Un coup de pouce financier au forceps de la loi
Qu’à cela ne tienne ! Le précédent gouvernement avait injecté de nuit, un curieux amendement dans la loi sur la simplification du droit. Il s’agissait de permettre à la Hadopi d’allouer une partie de son budget au soutien financier de l’offre légale et donc aux labels Pur. « Une clarification » claironnait à la tribune de l’Assemblée nationale le très fidèle Franck Riester, député et surtout membre du collège de la Hadopi.
Malgré le signal d’alarme du député Tardy, le texte fut voté à l’Assemblée. Puis au Sénat.
C'est le Conseil constitutionnel qui a stoppé cette générosité Hadopienne avec l’argent public. Il a considéré la disposition comme constitutive d’un « cavalier législatif » qui n’avait franchement rien à faire là. Certes, ce flux public aurait facilité la vie de la Hadopi et des plateformes, mais il n’avait surtout rien à faire dans un texte sur la simplification du droit.
Heureusement, la persévérance de la Hadopi pour-son-autocollant-rond-qui-fait-bondir-de-20%-les-sites-qui-l’affichent n’est pas restée vaine après cette baffe constitutionnelle.
Le label PUR, chantage aux aides publics
L’argent public reste toujours une belle et grosse carotte pour inciter les sites à se faire labelliser. Dans son dernier rapport annuel, la Rue de Texel estime en effet qu’il « serait pertinent que le label devienne le point d’entrée des politiques de soutien aux offres de contenus en ligne par les autres institutions publiques. »
En gros, pas de label ? Pas d’aide publique ! Plus tôt, Sylvie Hubac, ancienne présidente du CSPLA devenue directrice de cabinet de François Hollande avait fait une proposition dans le même sens. C’était dans son rapport de janvier 2011 sur la VOD, remis au Centre national du cinéma et de l’image animée.
Ces efforts pour un-autocollant-rond-qui-fait-bondir-de-20%-les-sites-qui-l’affichent ont été nourris également par Aurélie Filippetti, l’ancienne opposante à Hadopi devenue ministre. Dans une récente réponse parlementaire, elle envisage que « la détention du label pourrait conditionner l'obtention de subventions dans un souci de cohérence de l'action des pouvoirs publics ». Soit très exactement ce que préconisent la Hadopi ou Hubac. La ministre témoigne d’ailleurs d’« échanges (…) avec le Centre national du cinéma et de l'image animée (CNC) sur les conditions encadrant l'octroi du soutien automatique à l'offre VOD ». Bref, l’idée s’incruste dans les esprits, peu importe leur couleur politique. Mais ce n’est pas tout !

- [ENTRÉES FOURNIES]:
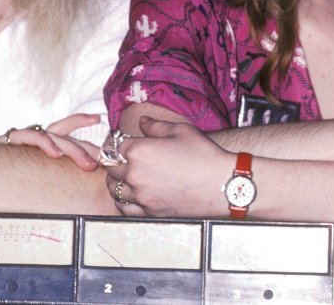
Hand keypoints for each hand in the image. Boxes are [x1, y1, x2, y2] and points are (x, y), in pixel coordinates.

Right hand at [0, 113, 100, 170]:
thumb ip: (48, 175)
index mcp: (38, 142)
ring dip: (72, 149)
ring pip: (52, 135)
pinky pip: (28, 136)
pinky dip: (43, 143)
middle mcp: (31, 137)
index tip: (98, 117)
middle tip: (100, 161)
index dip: (81, 121)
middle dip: (85, 146)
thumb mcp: (28, 175)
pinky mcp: (7, 141)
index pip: (64, 128)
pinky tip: (54, 152)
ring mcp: (20, 138)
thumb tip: (75, 195)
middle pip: (64, 134)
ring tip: (86, 162)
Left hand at [105, 116, 234, 217]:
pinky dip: (123, 201)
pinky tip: (130, 196)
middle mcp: (134, 174)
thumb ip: (156, 126)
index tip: (121, 142)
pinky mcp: (149, 212)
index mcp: (139, 151)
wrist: (222, 185)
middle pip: (110, 167)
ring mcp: (140, 196)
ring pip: (113, 189)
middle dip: (115, 161)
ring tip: (125, 176)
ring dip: (117, 181)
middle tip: (123, 158)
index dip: (117, 142)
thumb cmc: (204, 155)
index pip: (114, 145)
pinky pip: (124, 209)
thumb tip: (142, 121)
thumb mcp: (181, 131)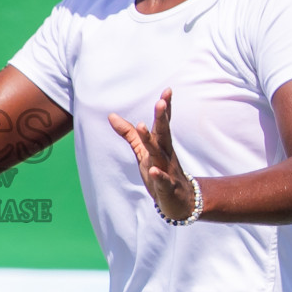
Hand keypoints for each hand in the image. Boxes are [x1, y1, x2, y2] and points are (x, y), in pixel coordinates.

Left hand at [109, 88, 198, 221]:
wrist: (180, 201)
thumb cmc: (160, 171)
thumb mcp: (143, 152)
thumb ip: (130, 134)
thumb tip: (111, 115)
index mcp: (161, 145)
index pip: (163, 124)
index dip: (165, 108)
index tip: (168, 90)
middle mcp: (166, 154)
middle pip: (164, 134)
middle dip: (162, 118)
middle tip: (161, 101)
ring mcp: (168, 170)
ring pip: (160, 153)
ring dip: (151, 140)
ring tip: (142, 125)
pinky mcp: (167, 187)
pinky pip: (163, 180)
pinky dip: (158, 175)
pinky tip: (153, 170)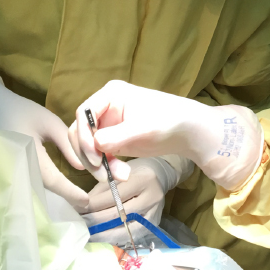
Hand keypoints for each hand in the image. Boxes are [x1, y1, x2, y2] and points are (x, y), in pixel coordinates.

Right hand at [0, 72, 87, 209]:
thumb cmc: (24, 112)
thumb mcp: (50, 124)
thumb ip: (67, 145)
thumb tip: (83, 168)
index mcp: (27, 154)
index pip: (52, 179)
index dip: (70, 191)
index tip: (86, 201)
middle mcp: (15, 168)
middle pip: (43, 189)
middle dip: (65, 195)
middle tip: (85, 201)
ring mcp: (9, 172)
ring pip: (35, 189)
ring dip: (55, 192)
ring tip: (76, 196)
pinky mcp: (7, 172)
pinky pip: (27, 183)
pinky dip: (45, 187)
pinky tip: (59, 187)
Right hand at [70, 81, 263, 190]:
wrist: (188, 131)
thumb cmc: (169, 120)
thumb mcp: (143, 128)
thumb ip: (116, 136)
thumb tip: (94, 145)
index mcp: (111, 93)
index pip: (83, 113)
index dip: (84, 137)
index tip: (96, 158)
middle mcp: (105, 106)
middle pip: (80, 131)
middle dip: (89, 154)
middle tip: (103, 173)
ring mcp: (108, 122)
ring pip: (87, 146)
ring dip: (97, 164)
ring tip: (118, 175)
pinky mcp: (112, 138)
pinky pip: (98, 154)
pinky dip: (105, 166)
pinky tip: (120, 174)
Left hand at [83, 156, 191, 241]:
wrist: (161, 175)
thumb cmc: (136, 171)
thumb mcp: (119, 174)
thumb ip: (101, 190)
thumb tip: (80, 206)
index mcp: (142, 179)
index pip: (113, 196)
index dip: (93, 205)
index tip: (77, 210)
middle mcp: (151, 196)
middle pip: (117, 214)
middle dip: (95, 221)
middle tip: (78, 225)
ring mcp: (154, 212)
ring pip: (124, 228)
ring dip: (103, 233)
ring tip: (87, 234)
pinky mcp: (154, 224)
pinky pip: (131, 235)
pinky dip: (114, 237)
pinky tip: (102, 237)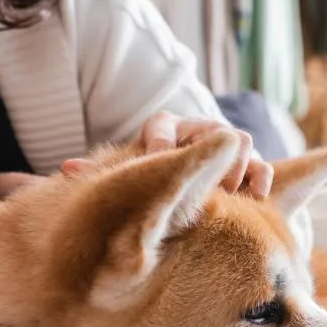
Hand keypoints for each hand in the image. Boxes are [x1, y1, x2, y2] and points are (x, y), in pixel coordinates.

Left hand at [62, 111, 273, 198]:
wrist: (187, 188)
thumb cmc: (147, 181)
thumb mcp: (125, 174)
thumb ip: (99, 173)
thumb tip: (65, 170)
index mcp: (163, 130)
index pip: (161, 125)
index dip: (159, 141)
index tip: (157, 161)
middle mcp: (197, 132)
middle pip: (208, 128)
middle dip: (205, 155)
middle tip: (197, 182)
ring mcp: (226, 149)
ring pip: (241, 141)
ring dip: (235, 166)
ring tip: (226, 193)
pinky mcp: (250, 167)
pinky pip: (262, 167)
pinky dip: (260, 181)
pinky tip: (255, 201)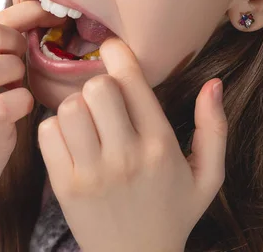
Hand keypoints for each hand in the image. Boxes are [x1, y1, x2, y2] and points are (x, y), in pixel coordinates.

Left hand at [38, 38, 227, 251]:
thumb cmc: (172, 213)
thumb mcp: (207, 176)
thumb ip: (214, 128)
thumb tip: (214, 84)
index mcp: (161, 146)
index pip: (132, 81)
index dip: (118, 53)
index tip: (112, 48)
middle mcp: (125, 156)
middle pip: (96, 88)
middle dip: (99, 85)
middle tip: (104, 100)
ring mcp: (91, 173)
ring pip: (69, 108)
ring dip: (76, 107)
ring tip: (88, 122)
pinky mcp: (64, 186)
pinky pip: (47, 133)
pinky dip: (55, 129)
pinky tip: (71, 141)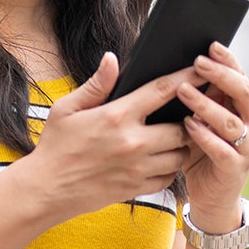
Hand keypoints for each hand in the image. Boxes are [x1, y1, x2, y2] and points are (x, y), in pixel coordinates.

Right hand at [24, 52, 199, 221]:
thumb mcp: (67, 108)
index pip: (162, 91)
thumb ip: (95, 84)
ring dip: (182, 145)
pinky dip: (170, 168)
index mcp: (116, 116)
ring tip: (175, 137)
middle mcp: (132, 142)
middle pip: (182, 127)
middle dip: (189, 119)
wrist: (46, 190)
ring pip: (180, 155)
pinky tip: (161, 160)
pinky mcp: (136, 188)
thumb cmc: (55, 147)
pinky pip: (169, 178)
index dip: (187, 78)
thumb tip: (111, 59)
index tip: (202, 70)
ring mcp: (137, 168)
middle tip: (190, 113)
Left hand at [176, 42, 248, 230]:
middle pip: (244, 93)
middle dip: (221, 75)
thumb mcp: (200, 120)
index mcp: (247, 109)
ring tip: (184, 91)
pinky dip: (205, 136)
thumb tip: (179, 67)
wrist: (210, 197)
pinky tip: (188, 125)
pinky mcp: (235, 169)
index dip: (228, 61)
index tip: (211, 45)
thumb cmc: (201, 151)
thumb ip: (198, 97)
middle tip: (198, 63)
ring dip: (206, 104)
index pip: (241, 78)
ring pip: (231, 121)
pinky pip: (222, 149)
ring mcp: (248, 148)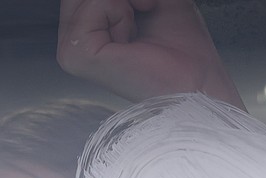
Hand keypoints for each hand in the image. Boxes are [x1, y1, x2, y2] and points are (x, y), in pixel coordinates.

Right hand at [57, 0, 243, 108]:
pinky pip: (94, 4)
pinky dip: (121, 12)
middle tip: (144, 11)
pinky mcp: (76, 57)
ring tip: (137, 30)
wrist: (196, 81)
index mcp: (83, 29)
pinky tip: (130, 39)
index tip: (143, 6)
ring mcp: (70, 51)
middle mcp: (71, 41)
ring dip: (125, 1)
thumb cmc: (181, 46)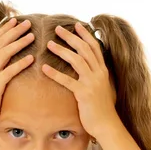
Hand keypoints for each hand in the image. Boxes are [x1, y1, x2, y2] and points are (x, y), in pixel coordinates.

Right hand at [0, 17, 34, 132]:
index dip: (4, 29)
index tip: (15, 20)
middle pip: (0, 42)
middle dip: (14, 31)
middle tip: (27, 22)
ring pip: (4, 53)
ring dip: (18, 43)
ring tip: (32, 35)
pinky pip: (9, 72)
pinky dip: (20, 63)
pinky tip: (31, 58)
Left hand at [42, 22, 117, 138]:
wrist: (106, 124)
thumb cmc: (100, 108)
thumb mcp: (100, 87)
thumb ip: (94, 76)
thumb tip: (85, 68)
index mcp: (102, 70)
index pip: (94, 47)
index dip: (85, 34)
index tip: (76, 25)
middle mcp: (99, 73)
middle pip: (84, 49)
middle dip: (71, 37)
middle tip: (57, 29)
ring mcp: (92, 83)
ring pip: (77, 60)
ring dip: (62, 50)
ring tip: (49, 44)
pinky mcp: (84, 94)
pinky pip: (67, 81)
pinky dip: (55, 73)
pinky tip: (44, 68)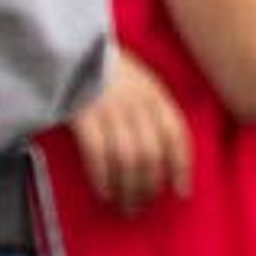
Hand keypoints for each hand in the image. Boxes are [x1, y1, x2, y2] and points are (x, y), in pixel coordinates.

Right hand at [67, 48, 190, 214]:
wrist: (74, 49)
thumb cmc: (109, 71)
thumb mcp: (143, 83)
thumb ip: (153, 112)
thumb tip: (161, 154)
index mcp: (157, 96)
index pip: (177, 137)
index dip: (181, 167)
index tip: (182, 192)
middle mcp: (139, 104)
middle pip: (152, 154)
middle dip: (149, 186)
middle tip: (142, 207)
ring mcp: (111, 110)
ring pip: (127, 158)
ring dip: (128, 188)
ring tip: (125, 205)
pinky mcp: (83, 116)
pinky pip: (98, 154)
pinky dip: (103, 177)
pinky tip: (104, 192)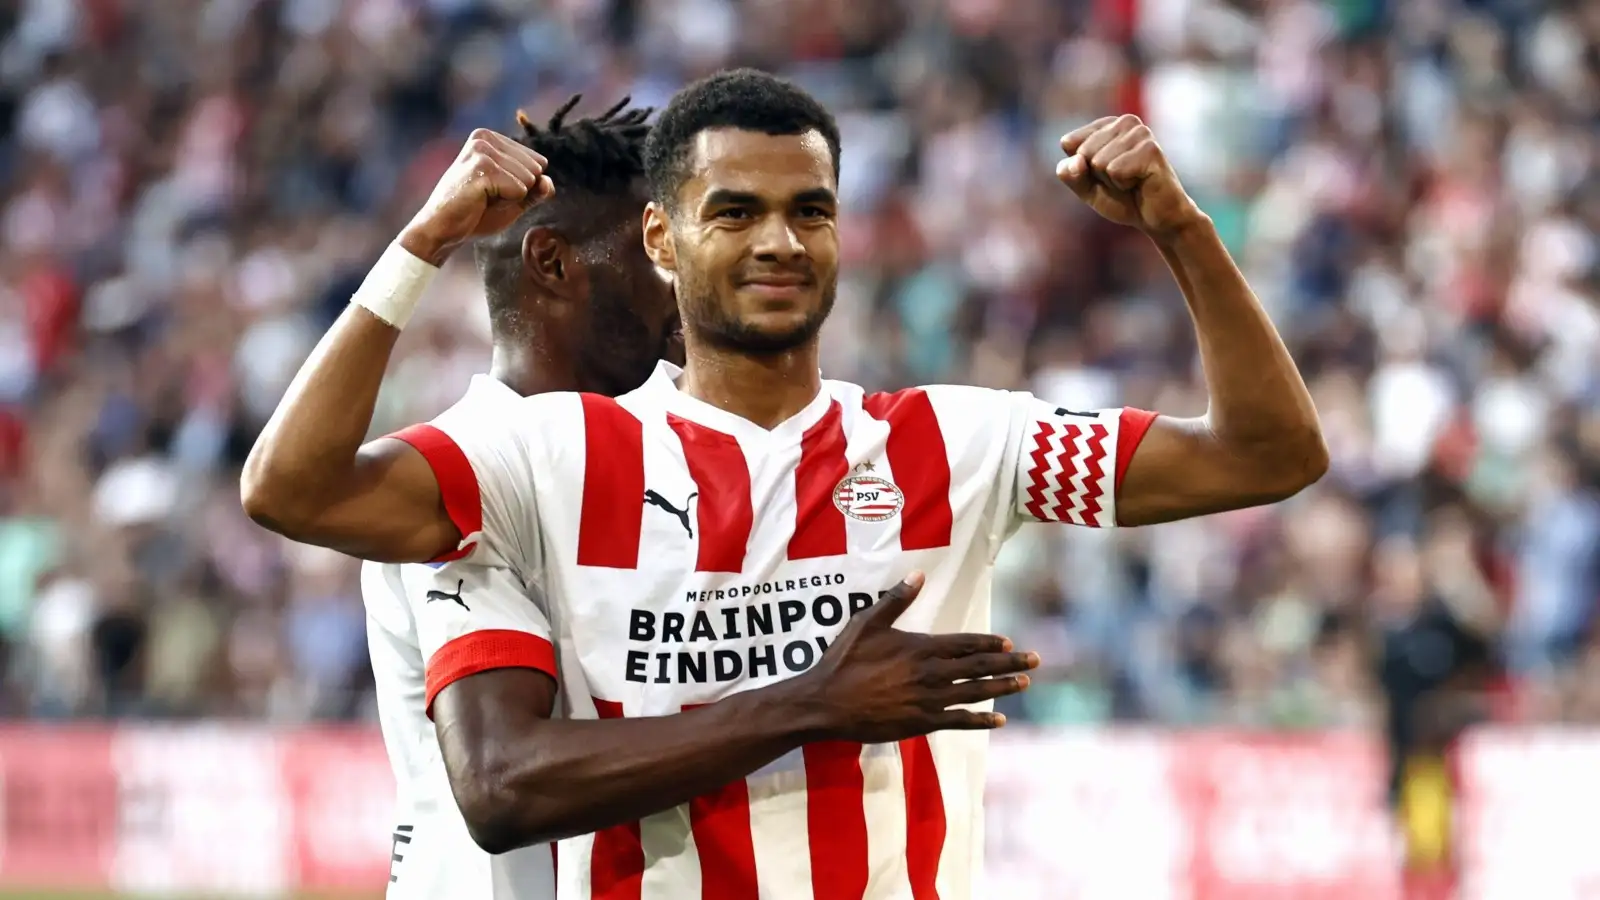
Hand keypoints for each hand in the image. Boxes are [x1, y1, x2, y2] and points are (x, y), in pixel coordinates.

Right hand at [399, 129, 555, 265]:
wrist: (443, 230)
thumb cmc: (475, 214)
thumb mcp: (513, 200)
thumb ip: (535, 190)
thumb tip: (548, 181)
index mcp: (491, 139)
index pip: (537, 162)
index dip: (522, 186)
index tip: (494, 192)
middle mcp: (485, 138)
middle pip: (536, 169)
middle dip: (518, 191)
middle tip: (488, 198)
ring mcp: (482, 150)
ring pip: (530, 179)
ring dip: (510, 197)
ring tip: (483, 199)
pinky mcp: (482, 167)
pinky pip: (520, 189)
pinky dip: (506, 202)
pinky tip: (480, 201)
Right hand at [793, 572, 1038, 743]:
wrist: (827, 702)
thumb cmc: (844, 660)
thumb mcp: (866, 622)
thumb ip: (895, 600)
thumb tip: (918, 575)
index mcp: (920, 647)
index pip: (965, 643)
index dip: (989, 642)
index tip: (1009, 642)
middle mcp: (931, 673)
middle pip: (979, 666)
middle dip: (1009, 662)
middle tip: (1035, 660)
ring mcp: (929, 700)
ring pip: (975, 691)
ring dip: (1003, 686)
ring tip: (1024, 683)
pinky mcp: (922, 722)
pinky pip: (959, 720)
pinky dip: (981, 719)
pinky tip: (1000, 719)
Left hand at [1057, 115, 1205, 238]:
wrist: (1156, 218)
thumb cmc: (1122, 198)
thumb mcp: (1086, 188)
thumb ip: (1070, 174)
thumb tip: (1076, 161)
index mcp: (1107, 125)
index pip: (1069, 143)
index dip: (1081, 169)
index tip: (1104, 174)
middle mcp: (1125, 122)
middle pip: (1083, 152)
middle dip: (1097, 176)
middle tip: (1120, 181)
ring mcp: (1140, 133)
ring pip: (1099, 162)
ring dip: (1112, 181)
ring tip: (1132, 182)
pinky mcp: (1150, 149)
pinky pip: (1115, 170)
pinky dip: (1123, 184)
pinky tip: (1140, 182)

- [CE QU'IL FAUT]:
D'après le texte sur le label PUR, répondez aux questions suivantes.
(a) Quel député a tiré le signal d'alarme contre l'amendement ?
(b) Quelle institution a bloqué cette disposition ?
(c) Dans quel rapport, et à quelle date, Sylvie Hubac a-t-elle fait une proposition allant dans le même sens ?
La liste n'a aucun rapport avec le texte sur le label PUR.

- [RÉPONSE RÉDIGÉE]:
(a) Le député Tardy.
(b) Le Conseil constitutionnel.
(c) Dans son rapport de janvier 2011 sur la VOD, remis au Centre national du cinéma et de l'image animée.